Why Multiple Dispatch?

[Where should this be put? Background / Advocacy]

[Taken from an original letter to Andy Skingsley. Will need to be rewritten so it is more of an article than a personal letter.]

I thought you might appreciate a few notes on multiple (as opposed to single dispatch) in object-oriented programming. In Smalltalk influenced programming languages, methods are written inside classes and take an extra, implicit argument called “this”.

// Method in a typical Smalltalky language.
class Thing {
        // doit is a method that needs to be invoked on 3 arguments – the
        // special argument called the subject and two additional typed arguments.
        void doit( int a, string b ) {
                … code body that can refer to a read-only local variable ‘this’ of type ‘Thing’…
        }
}

This is an especially mediocre way to write method definitions and overrides.

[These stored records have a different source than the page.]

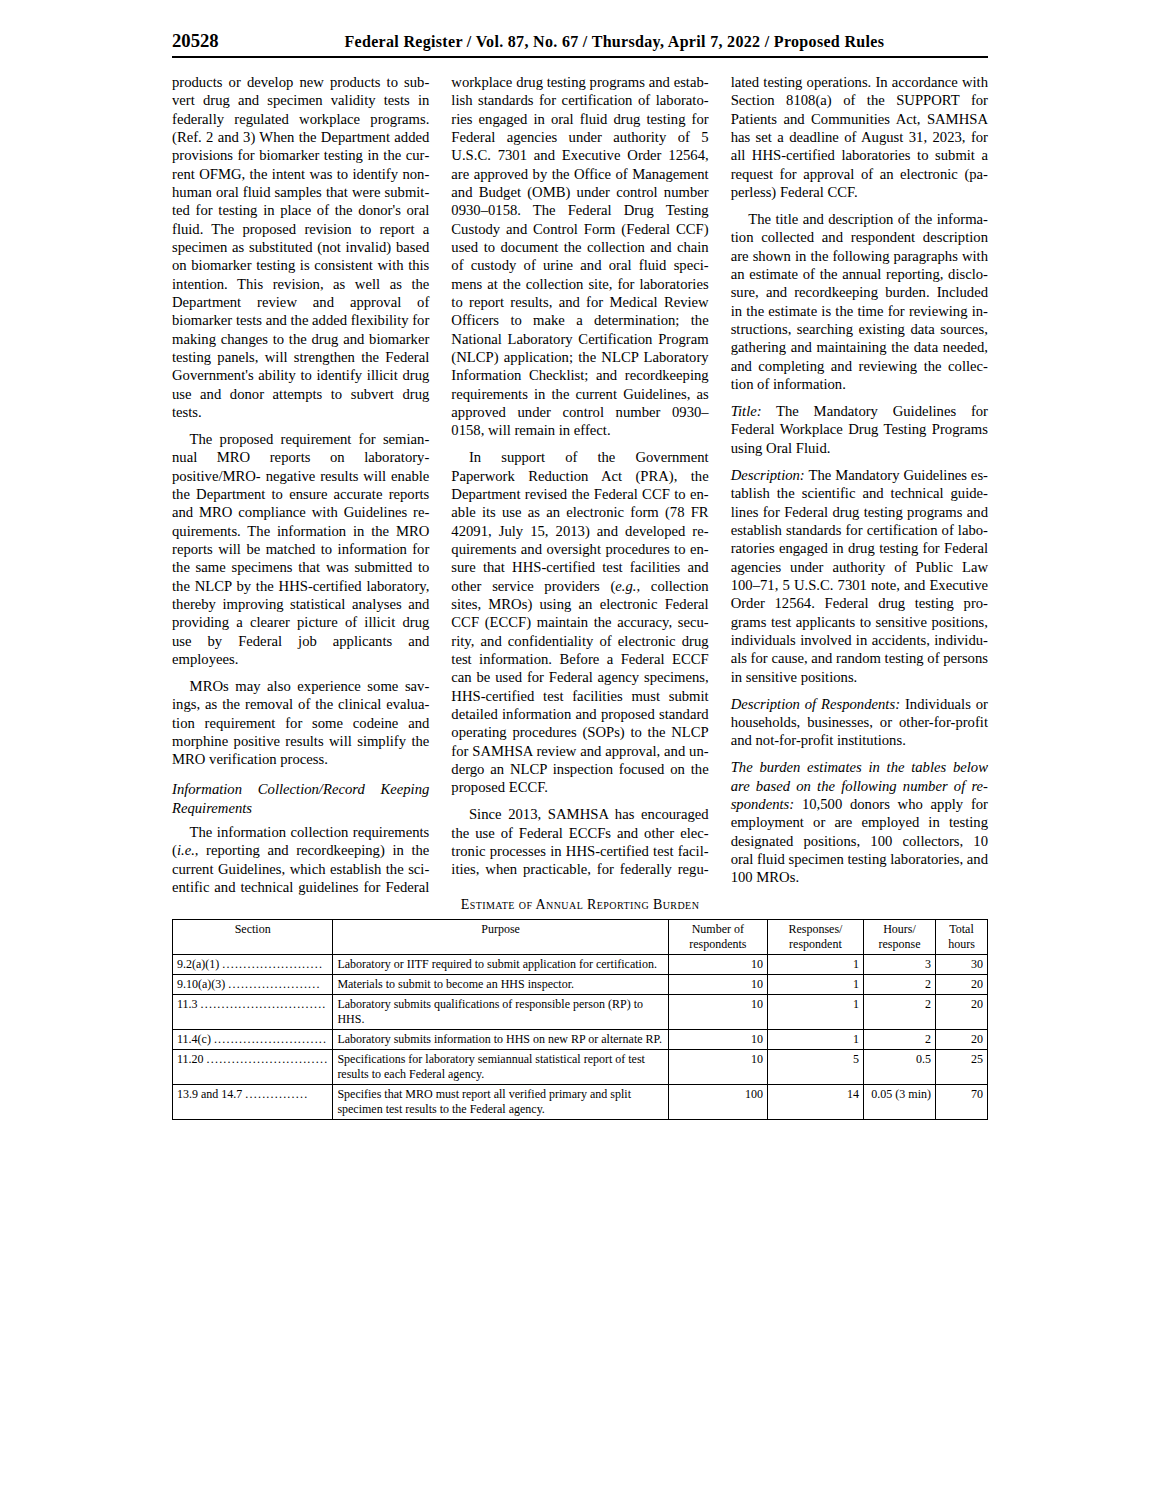20528 Federal Register / Vol. 87, No. 67 / Thursday, April 7, 2022 / Proposed Rules
products or develop new products to subvert drug and specimen validity tests in federally regulated workplace programs. (Ref. 2 and 3) When the Department added provisions for biomarker testing in the current OFMG, the intent was to identify non-human oral fluid samples that were submitted for testing in place of the donor's oral fluid. The proposed revision to report a specimen as substituted (not invalid) based on biomarker testing is consistent with this intention. This revision, as well as the Department review and approval of biomarker tests and the added flexibility for making changes to the drug and biomarker testing panels, will strengthen the Federal Government's ability to identify illicit drug use and donor attempts to subvert drug tests.
The proposed requirement for semiannual MRO reports on laboratory-positive/MRO- negative results will enable the Department to ensure accurate reports and MRO compliance with Guidelines requirements. The information in the MRO reports will be matched to information for the same specimens that was submitted to the NLCP by the HHS-certified laboratory, thereby improving statistical analyses and providing a clearer picture of illicit drug use by Federal job applicants and employees.
MROs may also experience some savings, as the removal of the clinical evaluation requirement for some codeine and morphine positive results will simplify the MRO verification process.
Information Collection/Record Keeping Requirements
The information collection requirements (i.e., reporting and recordkeeping) in the current Guidelines, which establish the scientific and technical guidelines for Federal workplace drug testing programs and establish standards for certification of laboratories engaged in oral fluid drug testing for Federal agencies under authority of 5 U.S.C. 7301 and Executive Order 12564, are approved by the Office of Management and Budget (OMB) under control number 0930–0158. The Federal Drug Testing Custody and Control Form (Federal CCF) used to document the collection and chain of custody of urine and oral fluid specimens at the collection site, for laboratories to report results, and for Medical Review Officers to make a determination; the National Laboratory Certification Program (NLCP) application; the NLCP Laboratory Information Checklist; and recordkeeping requirements in the current Guidelines, as approved under control number 0930–0158, will remain in effect.
In support of the Government Paperwork Reduction Act (PRA), the Department revised the Federal CCF to enable its use as an electronic form (78 FR 42091, July 15, 2013) and developed requirements and oversight procedures to ensure that HHS-certified test facilities and other service providers (e.g., collection sites, MROs) using an electronic Federal CCF (ECCF) maintain the accuracy, security, and confidentiality of electronic drug test information. Before a Federal ECCF can be used for Federal agency specimens, HHS-certified test facilities must submit detailed information and proposed standard operating procedures (SOPs) to the NLCP for SAMHSA review and approval, and undergo an NLCP inspection focused on the proposed ECCF.
Since 2013, SAMHSA has encouraged the use of Federal ECCFs and other electronic processes in HHS-certified test facilities, when practicable, for federally regulated testing operations. In accordance with Section 8108(a) of the SUPPORT for Patients and Communities Act, SAMHSA has set a deadline of August 31, 2023, for all HHS-certified laboratories to submit a request for approval of an electronic (paperless) Federal CCF.
The title and description of the information collected and respondent description are shown in the following paragraphs with an estimate of the annual reporting, disclosure, and recordkeeping burden. Included in the estimate is the time for reviewing instructions, searching existing data sources, gathering and maintaining the data needed, and completing and reviewing the collection of information.
Title: The Mandatory Guidelines for Federal Workplace Drug Testing Programs using Oral Fluid.
Description: The Mandatory Guidelines establish the scientific and technical guidelines for Federal drug testing programs and establish standards for certification of laboratories engaged in drug testing for Federal agencies under authority of Public Law 100–71, 5 U.S.C. 7301 note, and Executive Order 12564. Federal drug testing programs test applicants to sensitive positions, individuals involved in accidents, individuals for cause, and random testing of persons in sensitive positions.
Description of Respondents: Individuals or households, businesses, or other-for-profit and not-for-profit institutions.
The burden estimates in the tables below are based on the following number of respondents: 10,500 donors who apply for employment or are employed in testing designated positions, 100 collectors, 10 oral fluid specimen testing laboratories, and 100 MROs.
Estimate of Annual Reporting Burden
| Section | Purpose | Number of respondents | Responses/ respondent | Hours/ response | Total hours |
| --- | --- | --- | --- | --- | --- |
| 9.2(a)(1) ........................ | Laboratory or IITF required to submit application for certification. | 10 | 1 | 3 | 30 |
| 9.10(a)(3) ...................... | Materials to submit to become an HHS inspector. | 10 | 1 | 2 | 20 |
| 11.3 .............................. | Laboratory submits qualifications of responsible person (RP) to HHS. | 10 | 1 | 2 | 20 |
| 11.4(c) ........................... | Laboratory submits information to HHS on new RP or alternate RP. | 10 | 1 | 2 | 20 |
| 11.20 ............................. | Specifications for laboratory semiannual statistical report of test results to each Federal agency. | 10 | 5 | 0.5 | 25 |
| 13.9 and 14.7 ............... | Specifies that MRO must report all verified primary and split specimen test results to the Federal agency. | 100 | 14 | 0.05 (3 min) | 70 |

It obscures the natural and simple relationship between methods and functions, it obscures the difference between method introduction and method override, it obscures the fact that there is an additional parameter being passed in, it causes difficulty due to name clashes with ‘this’ when writing inner class definitions, it creates a problematic distinction between the invocation of methods and functions – revealing implementation is a loss of encapsulation, and does not support putting the subject in any other position other than first not having more than one subject.

Since there is a much more obvious way to write method definitions that suffers from none of these problems, I think it is perfectly justified to call the Smalltalk approach broken. Here’s the natural way of writing method introductions:

// The caret (^) marks the subject.
void doit( Thing ^this, int a, string b ) {
        … code body that can refer to its variables, ‘this’ is not a special name …
}

In other words, write the method as a perfectly ordinary function, explicitly include the variable that will act as a subject, and use a marker to show the argument that is “dispatched” on to select the correct override.

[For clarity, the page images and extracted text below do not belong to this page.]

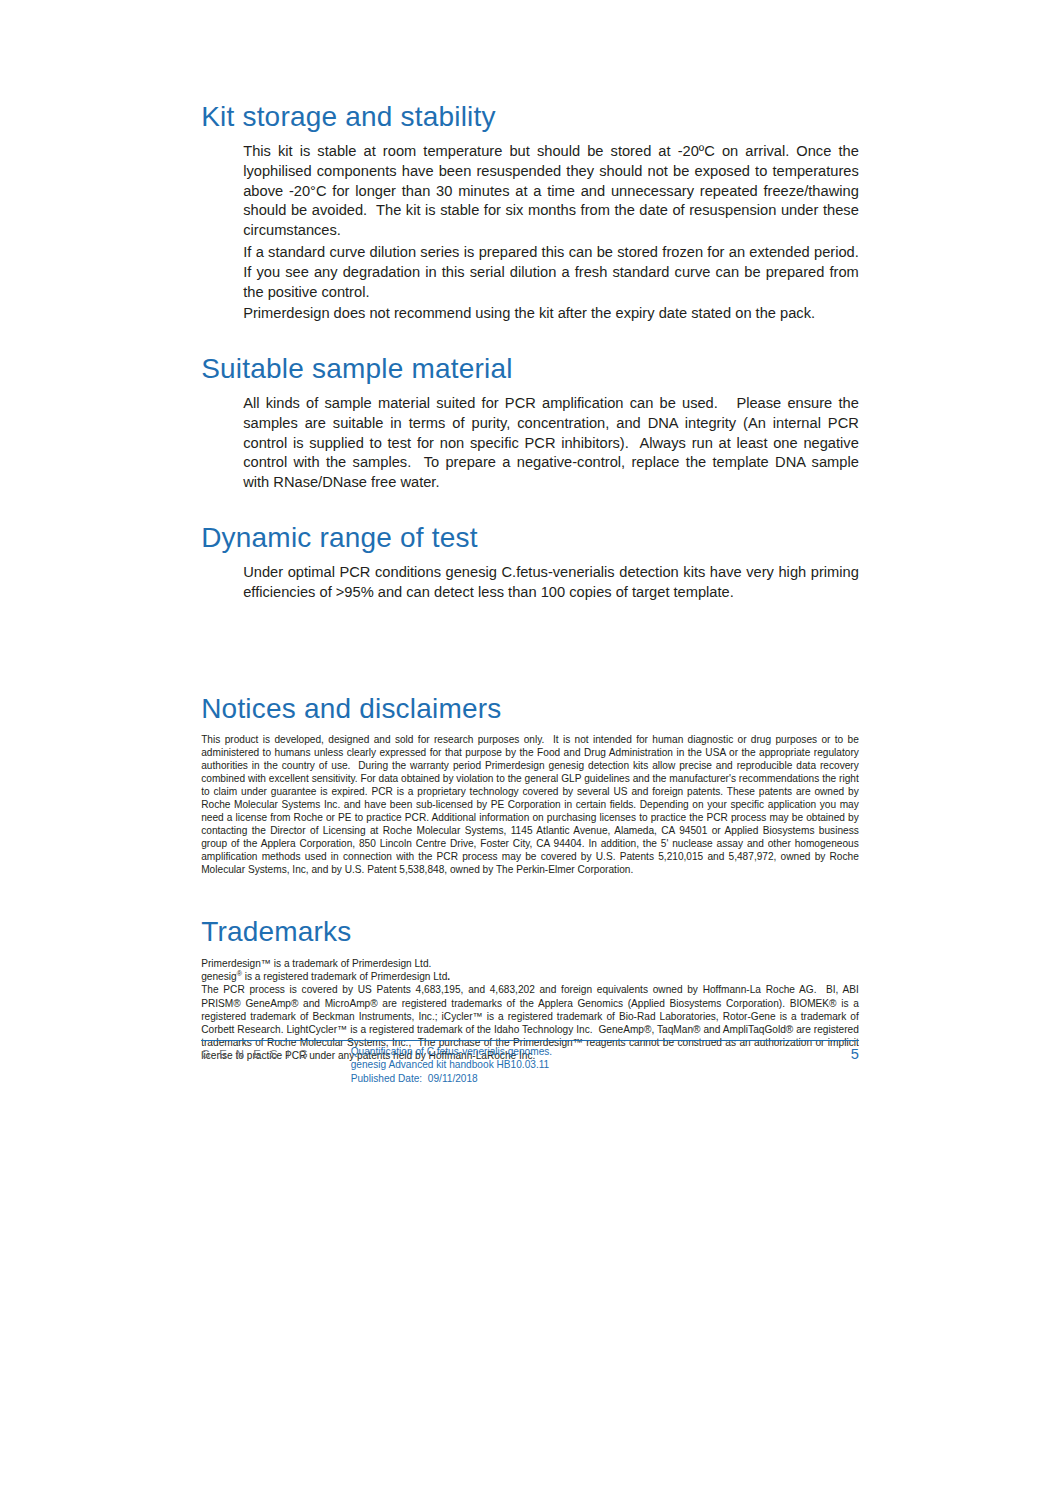Kit storage and stability
This kit is stable at room temperature but should be stored at -20ºC on arrival. Once the lyophilised components have been resuspended they should not be exposed to temperatures above -20°C for longer than 30 minutes at a time and unnecessary repeated freeze/thawing should be avoided. The kit is stable for six months from the date of resuspension under these circumstances.
If a standard curve dilution series is prepared this can be stored frozen for an extended period. If you see any degradation in this serial dilution a fresh standard curve can be prepared from the positive control.
Primerdesign does not recommend using the kit after the expiry date stated on the pack.
Suitable sample material
All kinds of sample material suited for PCR amplification can be used. Please ensure the samples are suitable in terms of purity, concentration, and DNA integrity (An internal PCR control is supplied to test for non specific PCR inhibitors). Always run at least one negative control with the samples. To prepare a negative-control, replace the template DNA sample with RNase/DNase free water.
Dynamic range of test
Under optimal PCR conditions genesig C.fetus-venerialis detection kits have very high priming efficiencies of >95% and can detect less than 100 copies of target template.
Notices and disclaimers
This product is developed, designed and sold for research purposes only. It is not intended for human diagnostic or drug purposes or to be administered to humans unless clearly expressed for that purpose by the Food and Drug Administration in the USA or the appropriate regulatory authorities in the country of use. During the warranty period Primerdesign genesig detection kits allow precise and reproducible data recovery combined with excellent sensitivity. For data obtained by violation to the general GLP guidelines and the manufacturer's recommendations the right to claim under guarantee is expired. PCR is a proprietary technology covered by several US and foreign patents. These patents are owned by Roche Molecular Systems Inc. and have been sub-licensed by PE Corporation in certain fields. Depending on your specific application you may need a license from Roche or PE to practice PCR. Additional information on purchasing licenses to practice the PCR process may be obtained by contacting the Director of Licensing at Roche Molecular Systems, 1145 Atlantic Avenue, Alameda, CA 94501 or Applied Biosystems business group of the Applera Corporation, 850 Lincoln Centre Drive, Foster City, CA 94404. In addition, the 5' nuclease assay and other homogeneous amplification methods used in connection with the PCR process may be covered by U.S. Patents 5,210,015 and 5,487,972, owned by Roche Molecular Systems, Inc, and by U.S. Patent 5,538,848, owned by The Perkin-Elmer Corporation.
Trademarks
Primerdesign™ is a trademark of Primerdesign Ltd.
genesig® is a registered trademark of Primerdesign Ltd.
The PCR process is covered by US Patents 4,683,195, and 4,683,202 and foreign equivalents owned by Hoffmann-La Roche AG. BI, ABI PRISM® GeneAmp® and MicroAmp® are registered trademarks of the Applera Genomics (Applied Biosystems Corporation). BIOMEK® is a registered trademark of Beckman Instruments, Inc.; iCycler™ is a registered trademark of Bio-Rad Laboratories, Rotor-Gene is a trademark of Corbett Research. LightCycler™ is a registered trademark of the Idaho Technology Inc. GeneAmp®, TaqMan® and AmpliTaqGold® are registered trademarks of Roche Molecular Systems, Inc., The purchase of the Primerdesign™ reagents cannot be construed as an authorization or implicit license to practice PCR under any patents held by Hoffmann-LaRoche Inc.
G E N E S I G
Quantification of C.fetus-venerialis genomes.
genesig Advanced kit handbook HB10.03.11
Published Date: 09/11/2018
5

In order to extend the method for a subclass of Thing, SubThing, we need to write an override. The obvious way to do this is to state that the definition is an override.

override void doit( SubThing ^that, int a, string b ) { … code body… }

With the two markers ‘override’ and ‘^’ we have almost everything we need to do object-oriented programming (the one extra thing we need is the multiple-dispatch equivalent of ‘super’). The most important thing is that we no longer are obliged to use a funny notation to call methods that is different from calling functions. i.e. x.doit( a, b ) can now treated exactly the same as doit( x, a, b ). Literally there is no difference.

Elegantly we can now dispatch on two arguments.

// Glue two Things together. Thing glue( Thing ^this, Thing ^that ) { … default … } override Thing glue( SubThing ^this, SubThing ^that ) { … special double SubThing case… }

Is there a downside? Yes, the main reason for the silly method calling syntax x.f(y,z) is so we can avoid endlessly passing in ‘this’. In other words if we assume foo, bar and gort are all methods of Thing then we could write:

class Thing {
        void doit( int a, string b ) {
           foo( bar( a ), gort( b ) );
   }
}

And it would be equivalent to

void doit( Thing ^this, int a, string b ) {
        this.foo( this.bar( a ), this.gort( b ) );
}

That’s actually quite a nice shortcut. The usual way of getting the benefit of this shortcut is to allow the caret (^) to be used in the code body as a shorthand for ‘this.’. So you can then write:

void doit( Thing ^this, int a, string b ) {
        ^foo( ^bar( a ), ^gort( b ) );
}

There are three nice positives about this shorthand. The first is that you can use it with ordinary functions of course! Because we did not create an artificial and meaningless distinction between functions and methods everything just works for both automatically. It’s almost like we aren’t deliberately screwing up the design (actually that’s all it is – not deliberately screwing up a simple design.)

The second positive is that the fact that an extra argument is passed in is not obscured. As a programmer you really need to know about where objects are accessed and updated. The implicit argument convention in Smalltalk is wholly destructive and you won’t find many experienced programmers taking advantage of it.

The third positive is that the compiler does NOT need to type check before it can figure out what is being called. It might not be immediately obvious but when the compiler encounters

foo( a, b )

how does it know whether or not it is a function or method and whether or not to pass in an extra ‘this’ argument? It has to do a whole lot of searching. Technically this means that name resolution occurs ahead of type resolution. This immediately simplifies error messages and diagnostics, eliminates rare but baffling error cases, and opens the opportunity for incremental and interactive compilation (in a true interactive development environment).

We can go one small step further now and permit this shorthand to be used like this in method definitions.

class Thing {
        void ^doit( int a, string b ) { … all the goodness & none of the badness… }
}

When used in this way, the caret (^) means exactly the same an explicit Thing ^this argument. With just a few very small tweaks we have all the advantages, none of the disadvantages, reified methods – so higher order programming is now a snap, simplified the compiler, improved error messages, benefited functions as well as methods, got the benefits of multiple dispatch and moved two steps closer to heaven.